• _TASK TO COMPLETE_
State how many lines in the rows below contain the string "zero", and reply with that number alone.

• _DATA SHOWN_
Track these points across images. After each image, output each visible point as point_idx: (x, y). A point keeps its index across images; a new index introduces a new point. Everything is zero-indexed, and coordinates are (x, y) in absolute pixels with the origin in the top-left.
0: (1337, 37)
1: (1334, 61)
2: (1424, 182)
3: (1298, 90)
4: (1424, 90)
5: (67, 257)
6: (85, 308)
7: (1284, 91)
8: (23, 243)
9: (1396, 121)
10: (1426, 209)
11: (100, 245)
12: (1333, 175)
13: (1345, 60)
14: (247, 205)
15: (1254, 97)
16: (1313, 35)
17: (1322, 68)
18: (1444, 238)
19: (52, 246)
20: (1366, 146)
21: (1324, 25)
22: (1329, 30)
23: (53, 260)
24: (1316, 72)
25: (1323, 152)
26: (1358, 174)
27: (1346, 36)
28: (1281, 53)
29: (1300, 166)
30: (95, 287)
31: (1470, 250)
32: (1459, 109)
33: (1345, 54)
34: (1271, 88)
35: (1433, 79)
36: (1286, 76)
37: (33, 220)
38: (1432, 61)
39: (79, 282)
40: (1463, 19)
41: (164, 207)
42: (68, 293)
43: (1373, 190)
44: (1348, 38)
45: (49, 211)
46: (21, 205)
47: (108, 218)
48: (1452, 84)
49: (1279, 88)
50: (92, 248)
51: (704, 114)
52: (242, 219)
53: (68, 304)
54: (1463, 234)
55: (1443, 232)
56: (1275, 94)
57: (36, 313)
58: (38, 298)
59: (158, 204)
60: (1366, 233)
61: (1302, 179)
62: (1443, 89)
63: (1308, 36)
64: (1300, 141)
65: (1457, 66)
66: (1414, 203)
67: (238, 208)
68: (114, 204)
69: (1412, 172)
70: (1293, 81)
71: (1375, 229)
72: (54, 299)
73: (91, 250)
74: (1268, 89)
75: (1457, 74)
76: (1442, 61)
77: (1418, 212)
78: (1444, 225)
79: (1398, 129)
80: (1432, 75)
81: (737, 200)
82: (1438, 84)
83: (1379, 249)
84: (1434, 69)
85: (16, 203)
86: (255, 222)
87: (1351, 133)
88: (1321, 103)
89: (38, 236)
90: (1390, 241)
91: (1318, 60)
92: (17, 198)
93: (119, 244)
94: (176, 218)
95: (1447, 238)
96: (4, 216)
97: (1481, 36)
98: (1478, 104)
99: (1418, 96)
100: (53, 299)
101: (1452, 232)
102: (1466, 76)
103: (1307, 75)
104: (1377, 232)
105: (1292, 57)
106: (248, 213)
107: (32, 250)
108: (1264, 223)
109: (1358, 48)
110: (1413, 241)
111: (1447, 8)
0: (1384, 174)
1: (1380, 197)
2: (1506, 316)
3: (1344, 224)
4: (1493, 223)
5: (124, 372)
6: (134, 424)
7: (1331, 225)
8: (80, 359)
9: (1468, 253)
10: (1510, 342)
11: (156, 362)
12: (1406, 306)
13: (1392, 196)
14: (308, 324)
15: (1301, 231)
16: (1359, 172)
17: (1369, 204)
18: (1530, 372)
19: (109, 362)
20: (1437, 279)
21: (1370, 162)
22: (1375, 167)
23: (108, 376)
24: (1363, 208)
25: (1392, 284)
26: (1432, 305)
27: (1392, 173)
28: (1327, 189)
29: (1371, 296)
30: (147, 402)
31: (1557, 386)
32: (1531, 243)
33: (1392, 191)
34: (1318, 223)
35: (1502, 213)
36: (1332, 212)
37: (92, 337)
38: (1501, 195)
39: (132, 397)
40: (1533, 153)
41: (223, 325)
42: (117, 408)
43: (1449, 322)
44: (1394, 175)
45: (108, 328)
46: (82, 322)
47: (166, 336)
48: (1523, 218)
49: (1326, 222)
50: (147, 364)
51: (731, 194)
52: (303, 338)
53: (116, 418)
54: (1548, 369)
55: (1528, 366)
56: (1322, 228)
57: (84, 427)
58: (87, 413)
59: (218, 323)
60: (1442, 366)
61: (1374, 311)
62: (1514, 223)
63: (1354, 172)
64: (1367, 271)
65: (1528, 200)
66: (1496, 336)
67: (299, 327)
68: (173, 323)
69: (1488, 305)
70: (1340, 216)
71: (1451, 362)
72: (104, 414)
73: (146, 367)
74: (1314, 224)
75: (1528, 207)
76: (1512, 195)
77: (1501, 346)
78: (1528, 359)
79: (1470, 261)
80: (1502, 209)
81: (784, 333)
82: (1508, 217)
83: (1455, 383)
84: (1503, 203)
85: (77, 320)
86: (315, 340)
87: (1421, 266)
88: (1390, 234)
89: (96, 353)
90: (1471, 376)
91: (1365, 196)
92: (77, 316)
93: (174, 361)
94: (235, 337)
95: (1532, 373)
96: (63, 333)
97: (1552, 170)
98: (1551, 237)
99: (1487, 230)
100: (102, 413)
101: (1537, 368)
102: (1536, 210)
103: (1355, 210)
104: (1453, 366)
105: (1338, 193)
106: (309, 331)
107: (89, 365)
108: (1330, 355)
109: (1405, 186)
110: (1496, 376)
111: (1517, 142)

• _REPLY TO THE TASK_
1